La Flor Chardonnay: historia y juventud

Por Manuel Recabarren

Hay un apellido en Luján de Cuyo que no necesita introducción: Pulenta. Una familia con más de cien años de historia vitivinícola y cuatro generaciones de pasión ininterrumpida por el vino argentino. Tanto es así que la más reciente, formada por los primos Nina, Eduardo y Diego Pulenta, tomó las riendas de un proyecto que aportó frescura a la marca.

Se trata, claro, de La Flor Wines, una línea de vinos jóvenes, atractivos, de gran relación calidad-precio. Los primos Pulenta renovaron la marca, no sólo a nivel estético -donde marcaron un antes y un después- sino también creando una identidad que pone el foco en preocupaciones actuales de la juventud: energías renovables, buen manejo del agua, programas de biodiversidad y packagings de bajo impacto ambiental.

“Desde que tomamos La Flor en nuestras manos, supimos que debía crecer con nosotros”, cuenta Nina Pulenta, Brand Ambassador de la bodega para Reino Unido, Europa y Asia. “Cada vino de esta línea es una pieza de nuestra historia, una mirada propia dentro de un legado de más de cien años. Y dentro de esa evolución, diseñar un Chardonnay para La Flor era un paso natural”.
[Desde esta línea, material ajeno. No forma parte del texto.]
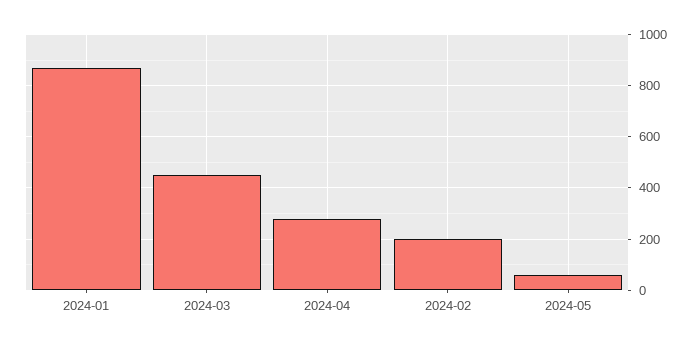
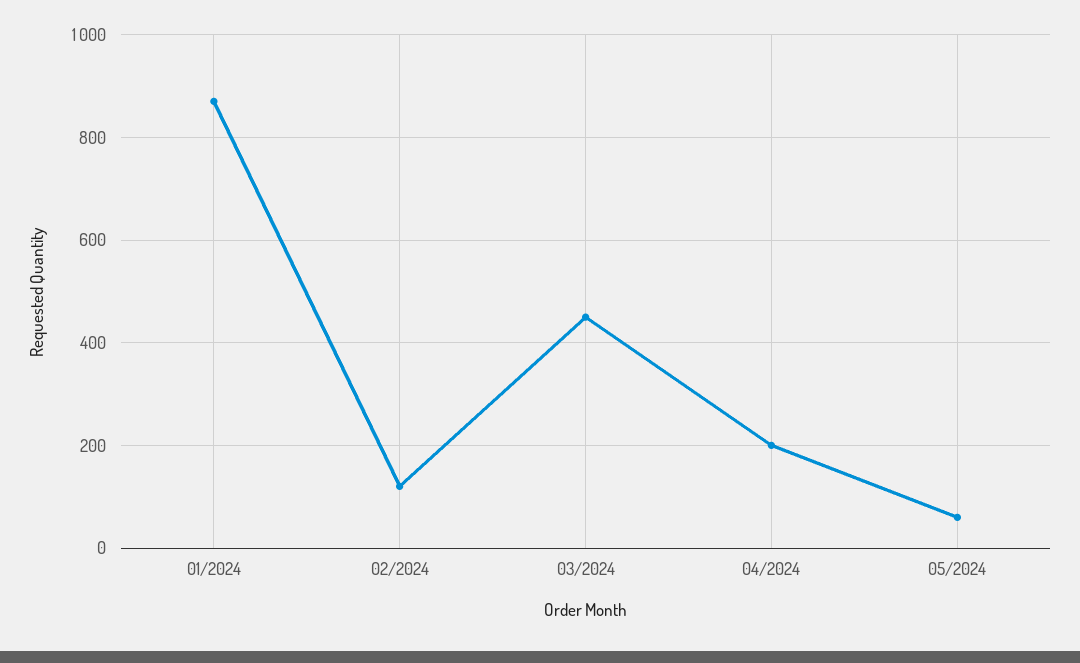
2024-04: 275 -> 200
2024-02: 200 -> 120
¿Por qué un paso natural? Bueno, porque la Chardonnay es conocida como la reina de las blancas, infaltable en cualquier portfolio. Pero también por la relación familiar con la cepa: los recuerdos de mesas familiares con Don Antonio, el abuelo obsesionado con los buenos vinos blancos.

“La verdad es que el cambio de La Flor ha sido una revolución. Nos lo elogian muchísimo, tanto la etiqueta como la manera que estamos comunicando la marca en redes sociales y en presentaciones, no es algo que se hacía en el mundo del vino”, agrega Nina.
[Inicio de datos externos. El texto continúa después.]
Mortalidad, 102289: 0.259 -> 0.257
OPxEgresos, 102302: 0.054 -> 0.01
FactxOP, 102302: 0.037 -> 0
“Estamos muy contentos con mis primos porque no es fácil animarse y ha sido un éxito. Sin dudas que el producto tiene que estar a la altura, y nuestra calidad siempre es el punto de partida. Pero fue toda una apuesta que ha logrado reconocimiento, sobre todo de diseñadores y artistas que son nuestro público”.

La Flor Chardonnay se elabora con uvas de “La Zulema”, icónica finca de los Pulenta, en Agrelo, a casi mil metros sobre el nivel del mar. La cosecha, en 2024, se realizó en febrero, para realzar la acidez y vivacidad del blanco. Para aportar complejidad y algo de textura, se cría en barricas de roble francés con tostado medio.

Si bien -como todos los vinos de La Flor- este blanco puede beberse y disfrutarse solo, es un aliado valioso y versátil a la hora de armar maridajes con infinidad de platos.